Walking is a favorite exercise for many. You can start slowly, perhaps 20 minutes four times a week, and work up to "power striding", a fast-paced walk with hand weights and swinging arms. You should check with a health care professional before undertaking any exercise program to get advice about the best kind of exercise for you, and for specific instructions about adjustments in your food and medication.



Before starting your exercise program consider these points

Obtain your physician's approval Choose an exercise that is realistic for your age and condition. Mild daily exercise is more beneficial than a weekend of exertion followed by a week of inactivity.
Start slowly. Gradually increase to a more strenuous activity level. For example: start with a leisurely walk and later work up to a brisk pace Eat a small snack of carbohydrate food about a half hour before exercise. Examples include fruit juice or soda crackers
Exercise with a friend. You will find that company makes exercise more fun. If you are taking insulin, advise your friend how to handle a possible insulin reaction. Carry diabetic identification or wear a bracelet or necklace that identifies you as having diabetes.
Be sure your diabetes is in good control before exercising. Inject insulin into a non-exercising area of your body. Muscular activity in an exercised limb may cause insulin to be absorbed too quickly and result in an insulin reaction.
Always carry a simple carbohydrate, such as hard candy or sugar cubes in case of an insulin reaction.
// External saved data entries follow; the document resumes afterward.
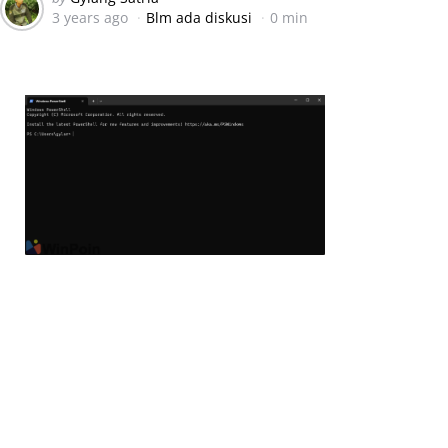
3 years ago
Blm ada diskusi
0 min
by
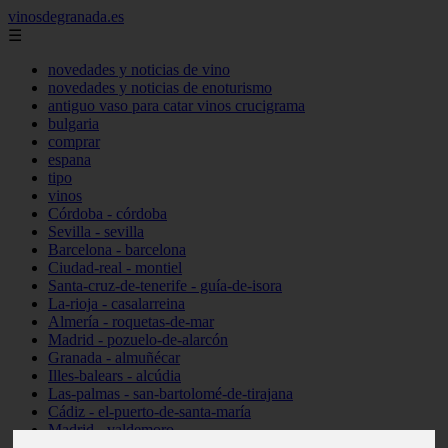
vinosdegranada.es
☰
novedades y noticias de vino
novedades y noticias de enoturismo
antiguo vaso para catar vinos crucigrama
bulgaria
comprar
espana
tipo
vinos
Córdoba - córdoba
Sevilla - sevilla
Barcelona - barcelona
Ciudad-real - montiel
Santa-cruz-de-tenerife - guía-de-isora
La-rioja - casalarreina
Almería - roquetas-de-mar
Madrid - pozuelo-de-alarcón
Granada - almuñécar
Illes-balears - alcúdia
Las-palmas - san-bartolomé-de-tirajana
Cádiz - el-puerto-de-santa-maría
Madrid - valdemoro
Granada - pulianas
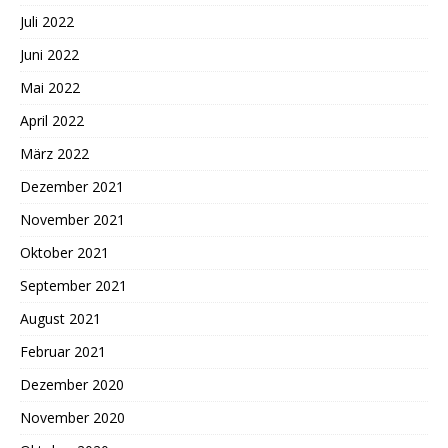
Juli 2022
Juni 2022
Mai 2022
April 2022
März 2022
Dezember 2021
November 2021
Oktober 2021
September 2021
August 2021
Februar 2021
Dezember 2020
November 2020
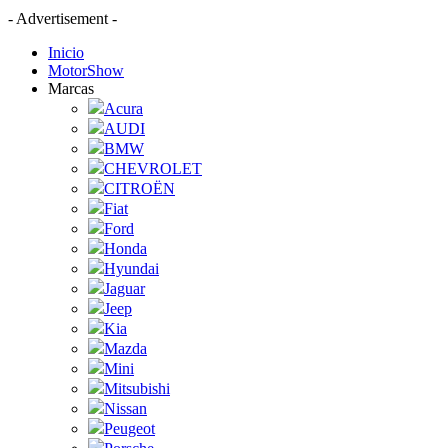
- Advertisement -
Inicio
MotorShow
Marcas
Acura
AUDI
BMW
CHEVROLET
CITROËN
Fiat
Ford
Honda
Hyundai
Jaguar
Jeep
Kia
Mazda
Mini
Mitsubishi
Nissan
Peugeot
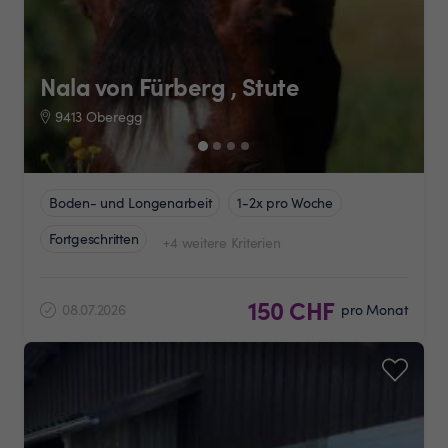
Nala von Fürberg , Stute
9413 Oberegg
Boden- und Longenarbeit
1-2x pro Woche
Fortgeschritten
+4 weitere Kriterien
150 CHF
08.07.2026
pro Monat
If you have a hard time getting motivated to start an exercise program, try to get a friend to join you. You can encourage each other. You may meet someone in an exercise class who will be willing to call you ahead of time to urge you to come, even if you do not feel like it. You may have heard that once people "get into it", they really like exercise. Certainly that does seem to be true for many, especially if they find something they enjoy doing and if they like the people they are doing it with. If you decide to exercise alone, be sure to carry some carbohydrates, your diabetes identification, and some money with you.